# EXERCISE AIM:
Set down again exactly the lines of the listing below that fall between the line holding "Allow to specify" and the line holding "New release?, owner: Rocío", inclusive.

# RECORD SET:
******************************
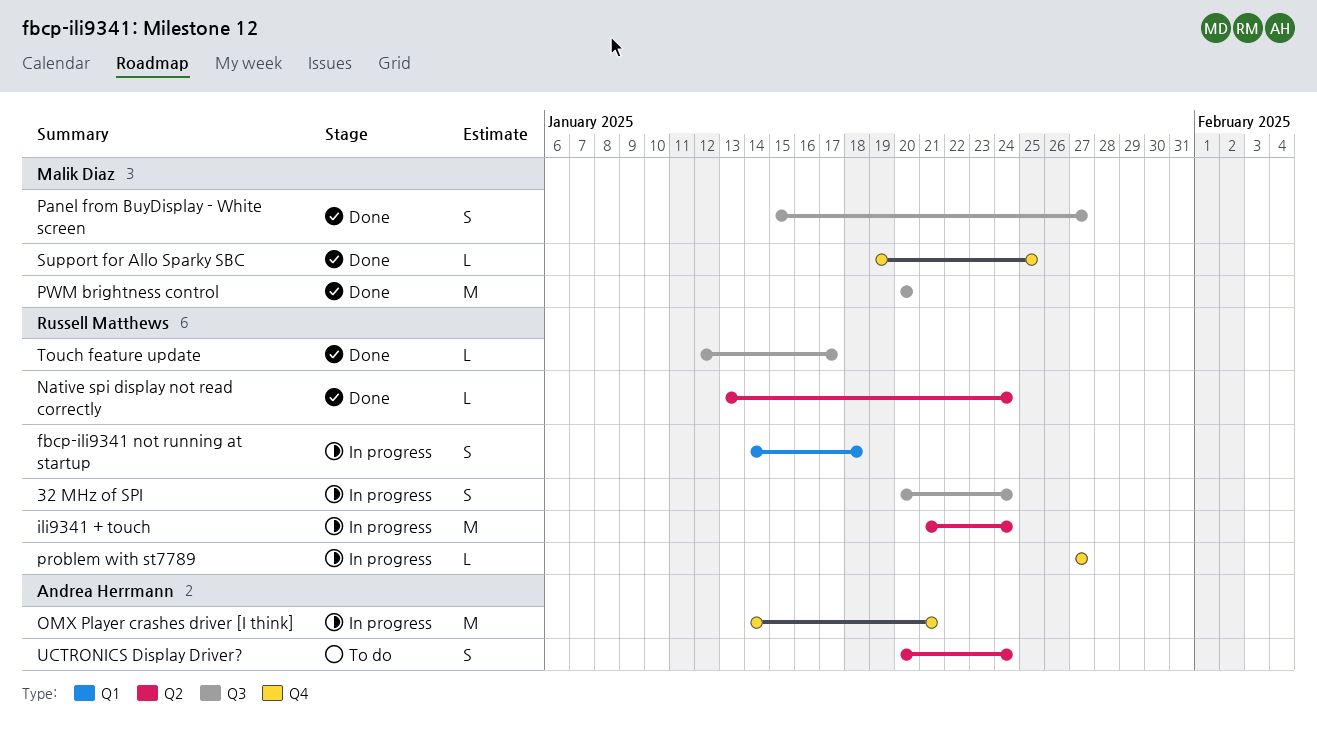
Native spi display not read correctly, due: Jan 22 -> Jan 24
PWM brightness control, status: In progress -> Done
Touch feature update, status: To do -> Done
******************************
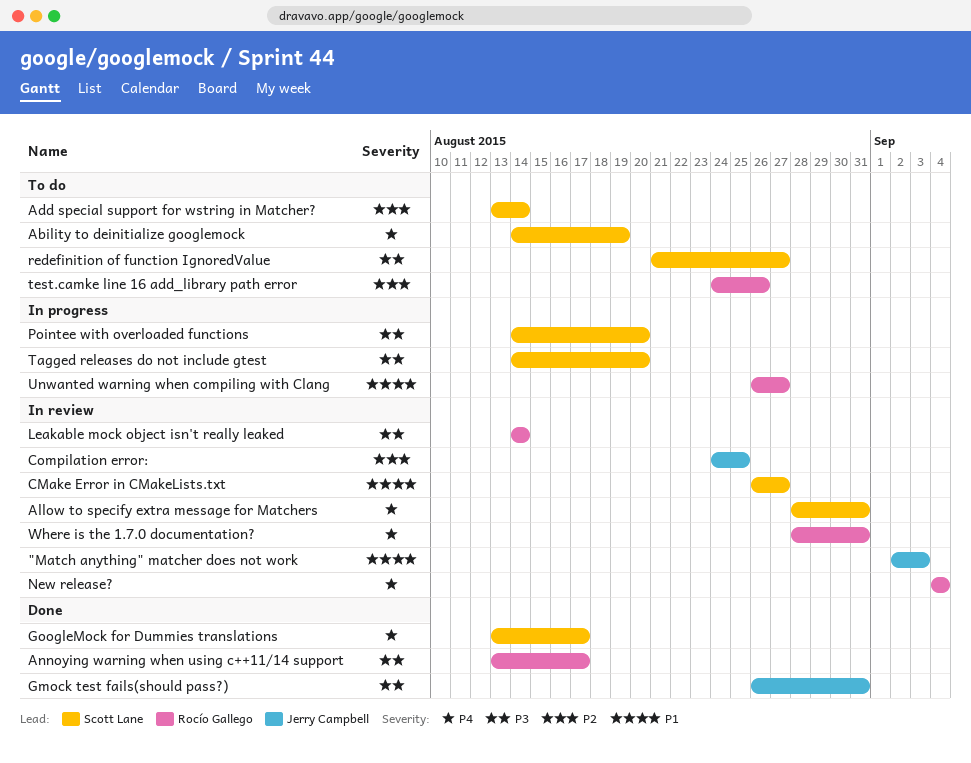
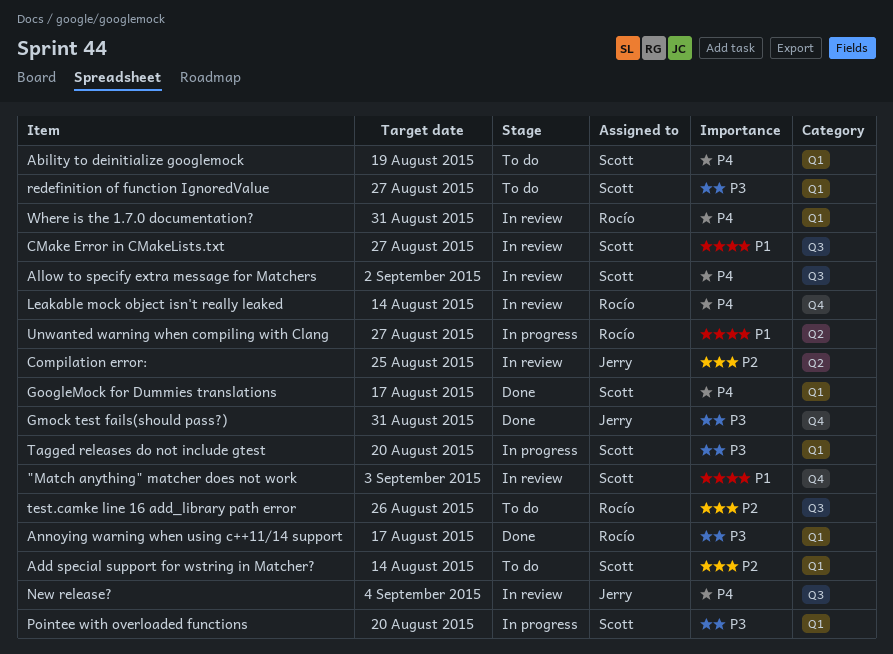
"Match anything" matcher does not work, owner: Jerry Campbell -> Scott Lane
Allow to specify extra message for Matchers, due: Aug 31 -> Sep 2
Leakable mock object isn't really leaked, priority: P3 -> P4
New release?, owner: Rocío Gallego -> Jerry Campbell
******************************
# WRITTEN RESPONSE:
Allow to specify extra message for Matchers, due: Aug 31 -> Sep 2
Leakable mock object isn't really leaked, priority: P3 -> P4
New release?, owner: Rocío Gallego -> Jerry Campbell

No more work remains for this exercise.